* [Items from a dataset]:

========

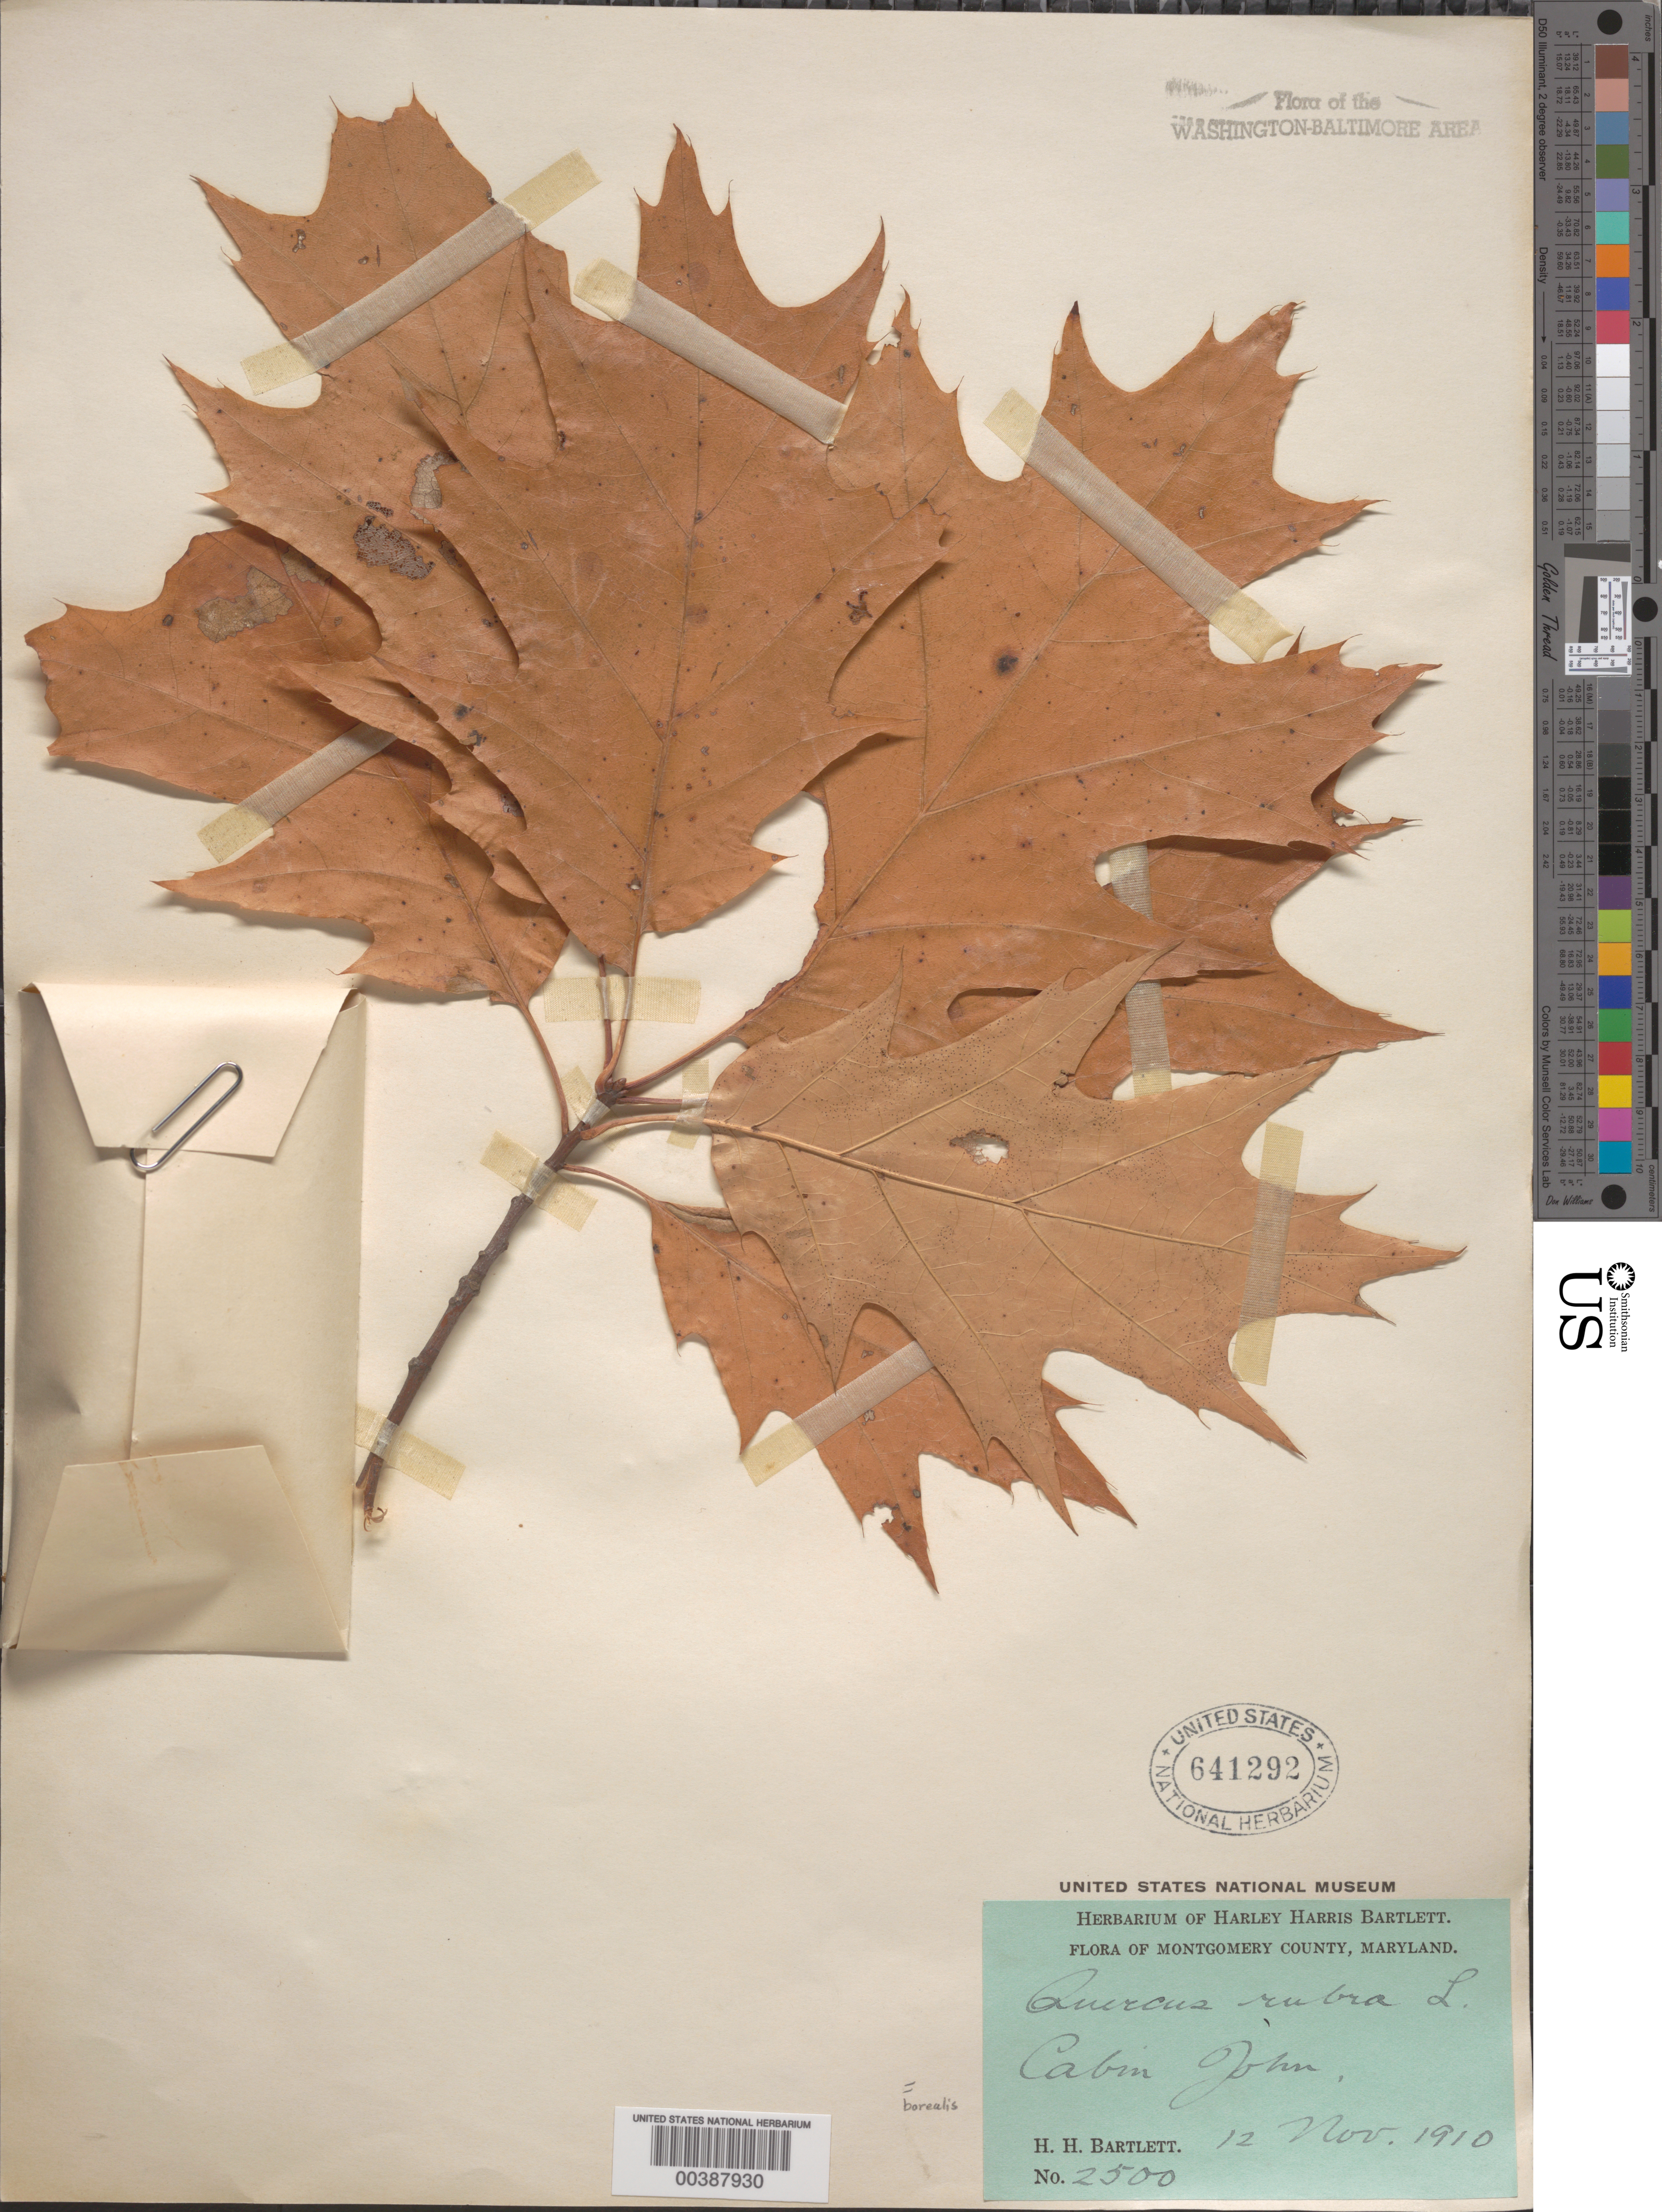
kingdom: Plantae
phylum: Tracheophyta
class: Magnoliopsida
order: Fagales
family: Fagaceae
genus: Quercus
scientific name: Quercus rubra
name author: L.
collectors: H. H. Bartlett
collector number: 2500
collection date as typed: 12 Nov 1910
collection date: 1910-11-12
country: United States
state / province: Maryland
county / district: Montgomery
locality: Cabin John C. & O. Canal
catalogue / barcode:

========

* [Set exercise]: Copy every item above word for word, leaving out the pictures.

* [Solution to the exercise]:
kingdom: Plantae
phylum: Tracheophyta
class: Magnoliopsida
order: Fagales
family: Fagaceae
genus: Quercus
scientific name: Quercus rubra
name author: L.
collectors: H. H. Bartlett
collector number: 2500
collection date as typed: 12 Nov 1910
collection date: 1910-11-12
country: United States
state / province: Maryland
county / district: Montgomery
locality: Cabin John C. & O. Canal
catalogue / barcode:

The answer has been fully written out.